2. You don’t have to label each object in a video
It’s a common misunderstanding among machine learning (ML) practitioners that data annotation must take into account every object in the data. That’s not always the case.
In a still image, you only label the objects considered as the image’s focal part while ignoring the background. Similarly, in a video, there’s no need to label each object in every frame. Only the objects that change the scene will be labelled. For instance, in a 10-hour video of a stationary apple, you don’t have to label the apple for every frame it’s in.
However, if the scene changes, perhaps because you placed an orange halfway through the video, then you must label the orange. Data labelling may be more straightforward than some think, but it’s not a mere ‘one-click’ process. That’s especially true with videos featuring multiple scenes.
3. Video labelling is the most laborious but insightful form of data annotation
Data annotation is not a mechanically difficult task, but it’s tedious simply because it takes so much time. Assuming it takes five seconds to label an object manually, an image with just six objects will already take half a minute to label completely.
Going further, a single second of a video consists of around 24 to 30 images or frames. Therefore, a video will take even more time to fully annotate. Nevertheless, video data is more insightful as it gives much more information about the surroundings and context.
Suppose you have a still image of a person with their hand stretched towards a product in a grocery store. It’s difficult to say whether that person has just returned the product to its shelf or if they intend to take it. However, a video can answer that question. Simply put, video data gives you insights into actions or scenarios where the context changes over time. That’s precisely why video labelling works best in the automotive industry, specifically for self-driving cars.

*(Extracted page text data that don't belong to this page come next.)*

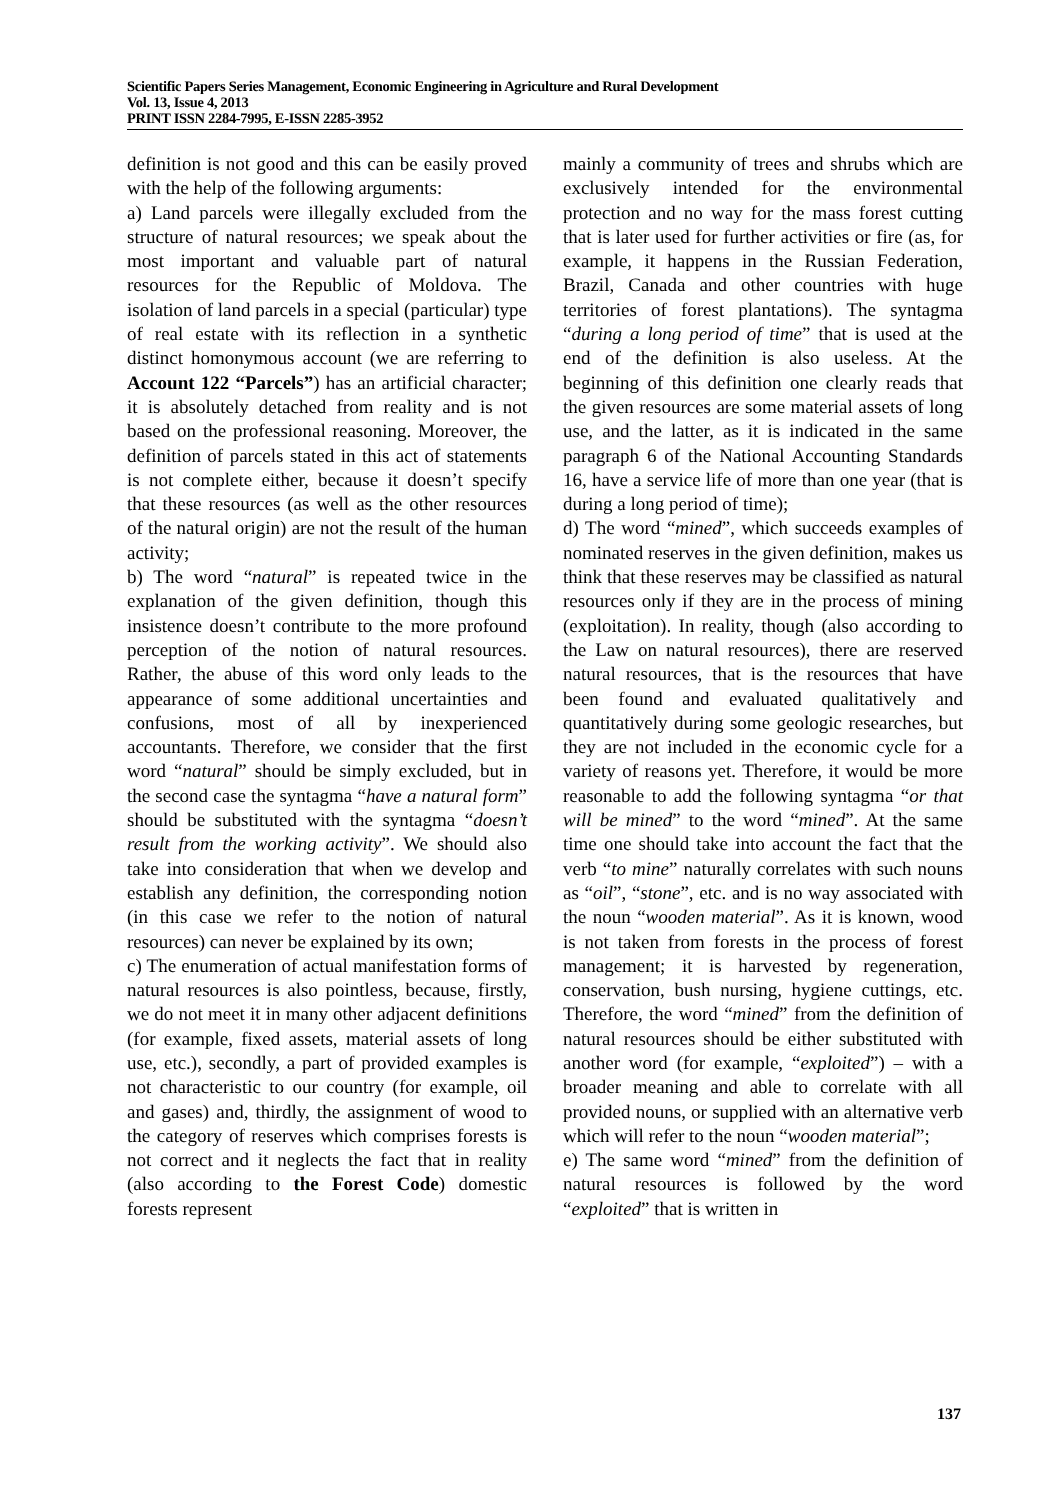Scientific Papers Series Management, Economic Engineering in Agriculture and Rural Development
Vol. 13, Issue 4, 2013
PRINT ISSN 2284-7995, E-ISSN 2285-3952
definition is not good and this can be easily proved with the help of the following arguments:
a) Land parcels were illegally excluded from the structure of natural resources; we speak about the most important and valuable part of natural resources for the Republic of Moldova. The isolation of land parcels in a special (particular) type of real estate with its reflection in a synthetic distinct homonymous account (we are referring to Account 122 “Parcels”) has an artificial character; it is absolutely detached from reality and is not based on the professional reasoning. Moreover, the definition of parcels stated in this act of statements is not complete either, because it doesn’t specify that these resources (as well as the other resources of the natural origin) are not the result of the human activity;
b) The word “natural” is repeated twice in the explanation of the given definition, though this insistence doesn’t contribute to the more profound perception of the notion of natural resources. Rather, the abuse of this word only leads to the appearance of some additional uncertainties and confusions, most of all by inexperienced accountants. Therefore, we consider that the first word “natural” should be simply excluded, but in the second case the syntagma “have a natural form” should be substituted with the syntagma “doesn’t result from the working activity”. We should also take into consideration that when we develop and establish any definition, the corresponding notion (in this case we refer to the notion of natural resources) can never be explained by its own;
c) The enumeration of actual manifestation forms of natural resources is also pointless, because, firstly, we do not meet it in many other adjacent definitions (for example, fixed assets, material assets of long use, etc.), secondly, a part of provided examples is not characteristic to our country (for example, oil and gases) and, thirdly, the assignment of wood to the category of reserves which comprises forests is not correct and it neglects the fact that in reality (also according to the Forest Code) domestic forests represent
mainly a community of trees and shrubs which are exclusively intended for the environmental protection and no way for the mass forest cutting that is later used for further activities or fire (as, for example, it happens in the Russian Federation, Brazil, Canada and other countries with huge territories of forest plantations). The syntagma “during a long period of time” that is used at the end of the definition is also useless. At the beginning of this definition one clearly reads that the given resources are some material assets of long use, and the latter, as it is indicated in the same paragraph 6 of the National Accounting Standards 16, have a service life of more than one year (that is during a long period of time);
d) The word “mined”, which succeeds examples of nominated reserves in the given definition, makes us think that these reserves may be classified as natural resources only if they are in the process of mining (exploitation). In reality, though (also according to the Law on natural resources), there are reserved natural resources, that is the resources that have been found and evaluated qualitatively and quantitatively during some geologic researches, but they are not included in the economic cycle for a variety of reasons yet. Therefore, it would be more reasonable to add the following syntagma “or that will be mined” to the word “mined”. At the same time one should take into account the fact that the verb “to mine” naturally correlates with such nouns as “oil”, “stone”, etc. and is no way associated with the noun “wooden material”. As it is known, wood is not taken from forests in the process of forest management; it is harvested by regeneration, conservation, bush nursing, hygiene cuttings, etc. Therefore, the word “mined” from the definition of natural resources should be either substituted with another word (for example, “exploited”) – with a broader meaning and able to correlate with all provided nouns, or supplied with an alternative verb which will refer to the noun “wooden material”;
e) The same word “mined” from the definition of natural resources is followed by the word “exploited” that is written in
137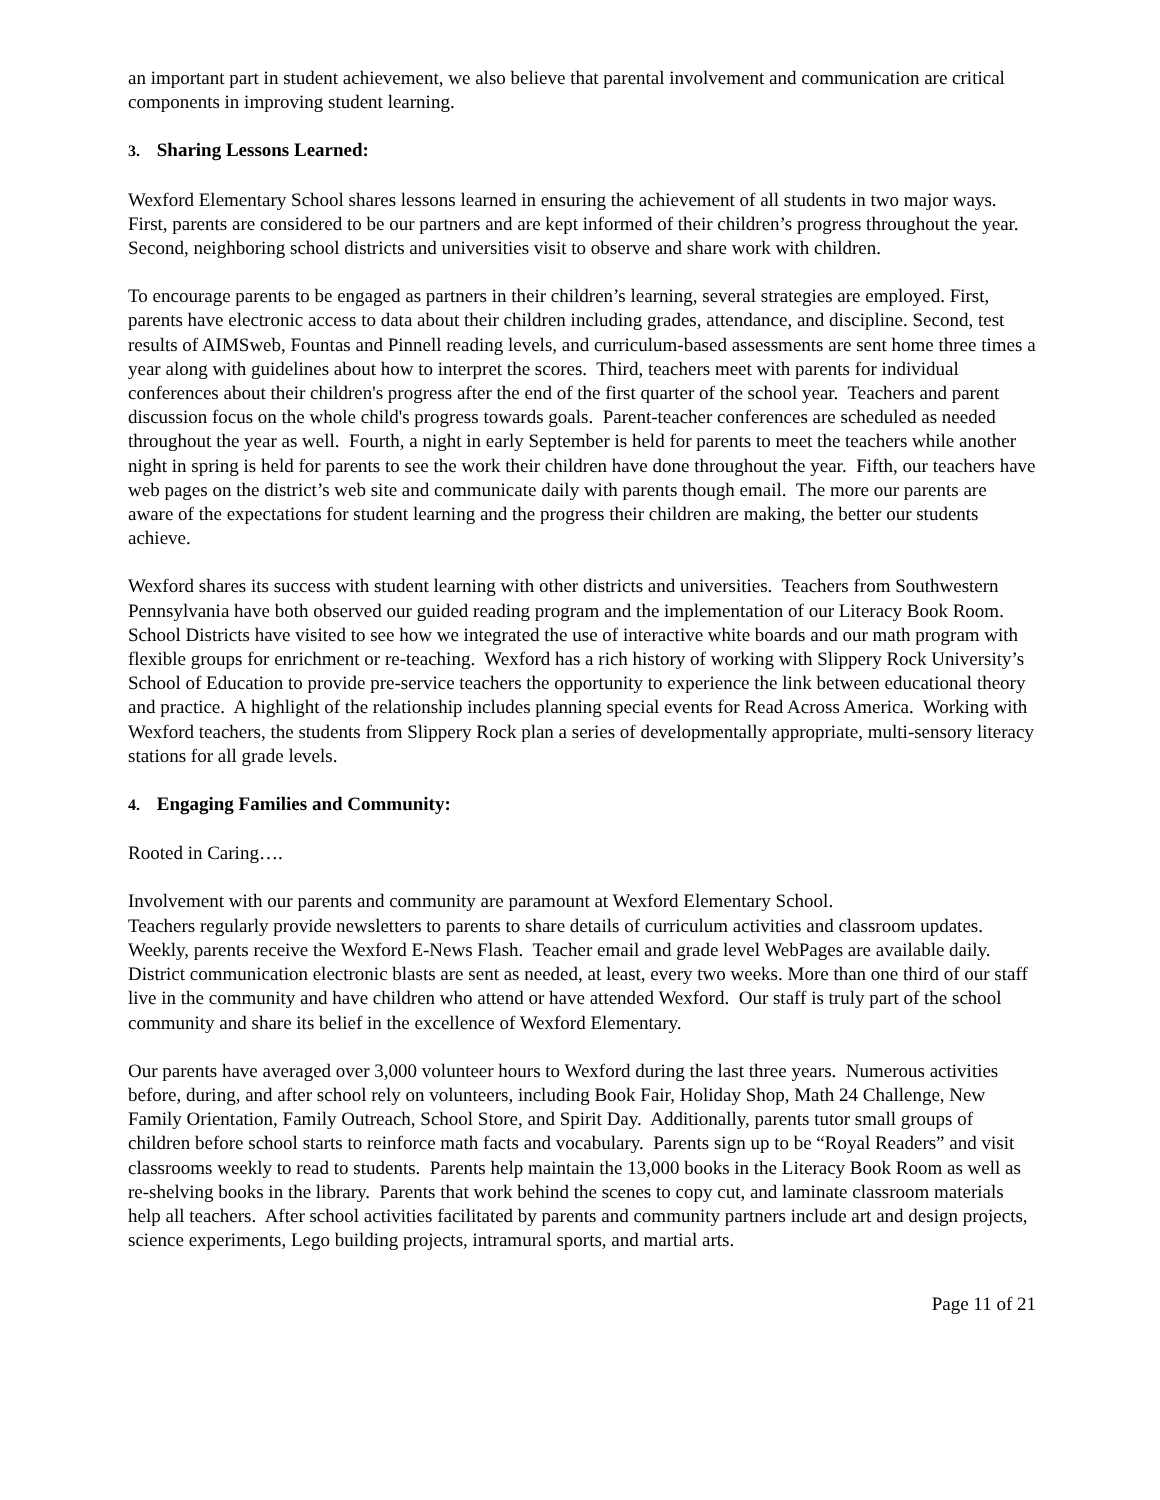an important part in student achievement, we also believe that parental involvement and communication are critical components in improving student learning.
3. Sharing Lessons Learned:
Wexford Elementary School shares lessons learned in ensuring the achievement of all students in two major ways. First, parents are considered to be our partners and are kept informed of their children’s progress throughout the year. Second, neighboring school districts and universities visit to observe and share work with children.
To encourage parents to be engaged as partners in their children’s learning, several strategies are employed. First, parents have electronic access to data about their children including grades, attendance, and discipline. Second, test results of AIMSweb, Fountas and Pinnell reading levels, and curriculum-based assessments are sent home three times a year along with guidelines about how to interpret the scores. Third, teachers meet with parents for individual conferences about their children's progress after the end of the first quarter of the school year. Teachers and parent discussion focus on the whole child's progress towards goals. Parent-teacher conferences are scheduled as needed throughout the year as well. Fourth, a night in early September is held for parents to meet the teachers while another night in spring is held for parents to see the work their children have done throughout the year. Fifth, our teachers have web pages on the district’s web site and communicate daily with parents though email. The more our parents are aware of the expectations for student learning and the progress their children are making, the better our students achieve.
Wexford shares its success with student learning with other districts and universities. Teachers from Southwestern Pennsylvania have both observed our guided reading program and the implementation of our Literacy Book Room. School Districts have visited to see how we integrated the use of interactive white boards and our math program with flexible groups for enrichment or re-teaching. Wexford has a rich history of working with Slippery Rock University’s School of Education to provide pre-service teachers the opportunity to experience the link between educational theory and practice. A highlight of the relationship includes planning special events for Read Across America. Working with Wexford teachers, the students from Slippery Rock plan a series of developmentally appropriate, multi-sensory literacy stations for all grade levels.
4. Engaging Families and Community:
Rooted in Caring….
Involvement with our parents and community are paramount at Wexford Elementary School.
Teachers regularly provide newsletters to parents to share details of curriculum activities and classroom updates. Weekly, parents receive the Wexford E-News Flash. Teacher email and grade level WebPages are available daily. District communication electronic blasts are sent as needed, at least, every two weeks. More than one third of our staff live in the community and have children who attend or have attended Wexford. Our staff is truly part of the school community and share its belief in the excellence of Wexford Elementary.
Our parents have averaged over 3,000 volunteer hours to Wexford during the last three years. Numerous activities before, during, and after school rely on volunteers, including Book Fair, Holiday Shop, Math 24 Challenge, New Family Orientation, Family Outreach, School Store, and Spirit Day. Additionally, parents tutor small groups of children before school starts to reinforce math facts and vocabulary. Parents sign up to be “Royal Readers” and visit classrooms weekly to read to students. Parents help maintain the 13,000 books in the Literacy Book Room as well as re-shelving books in the library. Parents that work behind the scenes to copy cut, and laminate classroom materials help all teachers. After school activities facilitated by parents and community partners include art and design projects, science experiments, Lego building projects, intramural sports, and martial arts.
Page 11 of 21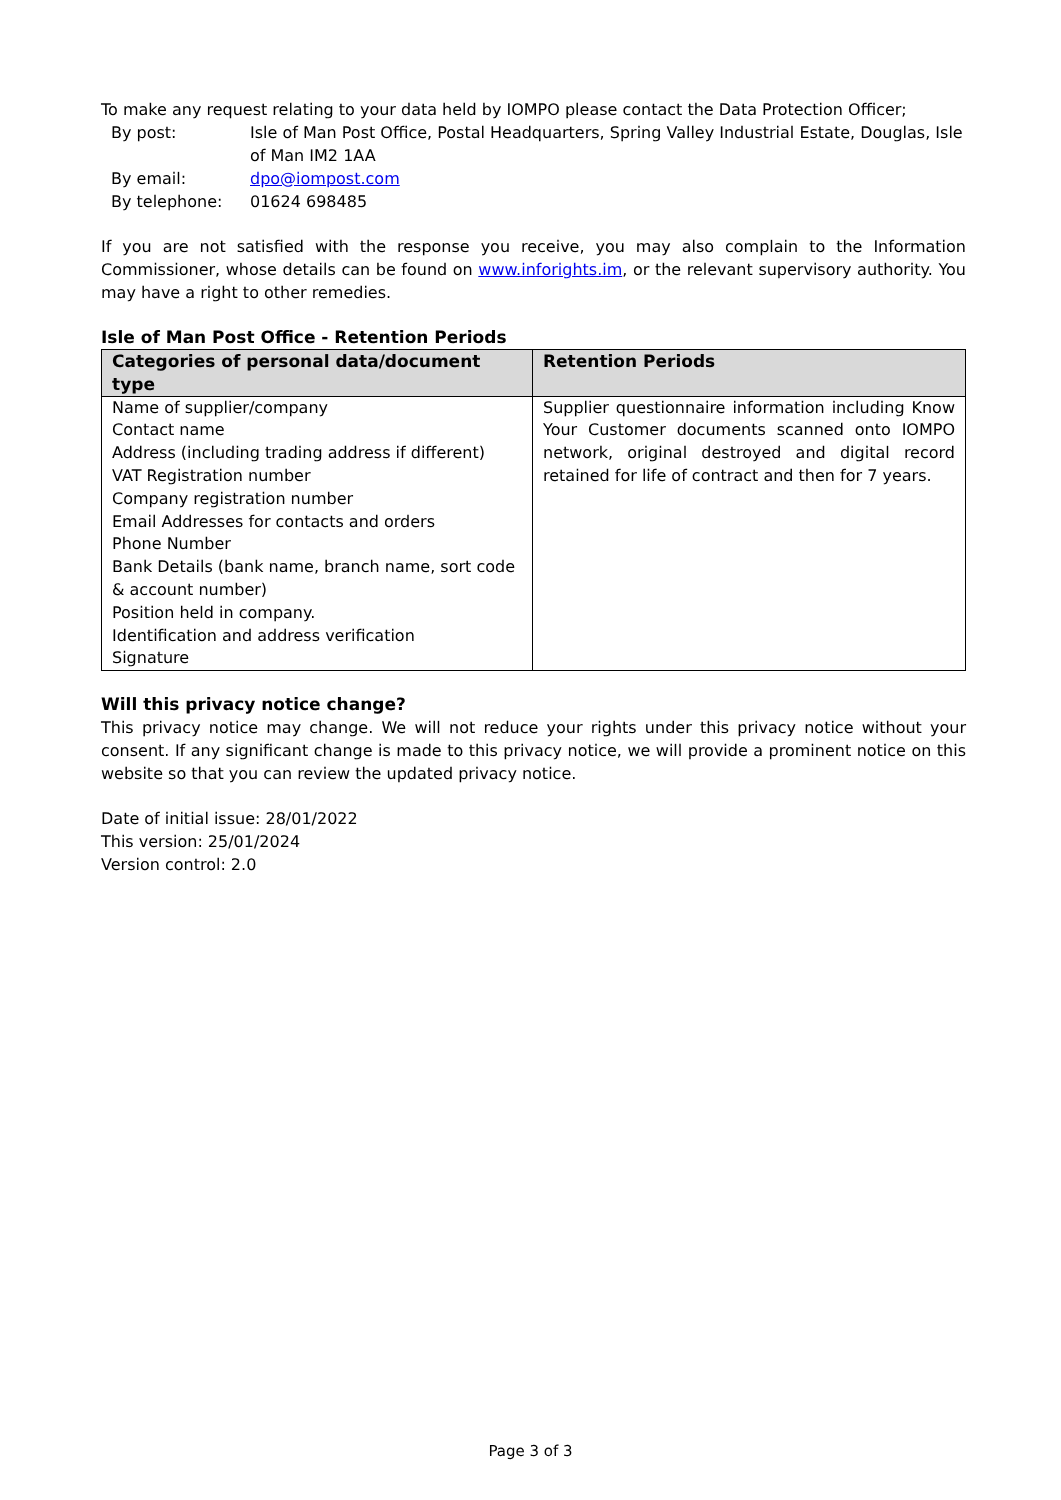To make any request relating to your data held by IOMPO please contact the Data Protection Officer;
By post:
Isle of Man Post Office, Postal Headquarters, Spring Valley Industrial Estate, Douglas, Isle of Man IM2 1AA
By email:
dpo@iompost.com
By telephone:
01624 698485
If you are not satisfied with the response you receive, you may also complain to the Information Commissioner, whose details can be found on www.inforights.im, or the relevant supervisory authority. You may have a right to other remedies.
Isle of Man Post Office - Retention Periods
| Categories of personal data/document type | Retention Periods |
| --- | --- |
| Name of supplier/company Contact name Address (including trading address if different) VAT Registration number Company registration number Email Addresses for contacts and orders Phone Number Bank Details (bank name, branch name, sort code & account number) Position held in company. Identification and address verification Signature | Supplier questionnaire information including Know Your Customer documents scanned onto IOMPO network, original destroyed and digital record retained for life of contract and then for 7 years. |
Will this privacy notice change?
This privacy notice may change. We will not reduce your rights under this privacy notice without your consent. If any significant change is made to this privacy notice, we will provide a prominent notice on this website so that you can review the updated privacy notice.
Date of initial issue: 28/01/2022
This version: 25/01/2024
Version control: 2.0
Page 3 of 3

4. The automotive industry benefits significantly from video labelling
Video annotation has several real-world applications, but it has the most impact in the automotive industry. Self-driving vehicles utilize AI to detect pedestrians, distinguish and recognize road signs, and perceive road boundaries. The AI was unpolished for a while, but with the help of data from video annotation projects, the AI was able to improve the accuracy of recognition. But of course, video annotation has other uses outside the automotive industry.
You may also find video labelling AI in the retail industry, specifically in self-service retail stores. Stores use video annotation to detect products and calculate their prices accordingly.
Apart from images, video data also contain audio. This is one thing that ML practitioners often forget when performing video annotations. It may not be as insightful as the frames, but audio can also help comprehend a scene’s context. Suppose you have a video of a customer talking to a cashier. The AI can perceive the customer’s emotional state using their tone and pitch. It may be difficult, but video labelling can make this task easier by assigning tags to certain audio cues and allowing the AI to draw from this compiled data.
It’s no secret that video labelling differs from image and audio labelling. However, ML/AI practitioners often underestimate just how much more difficult it is compared to other forms of data annotation. While it should take a while to familiarize yourself with its techniques, this guide should at least give you a basic understanding of video labelling and help prevent you from getting overwhelmed with the challenges that come with this task.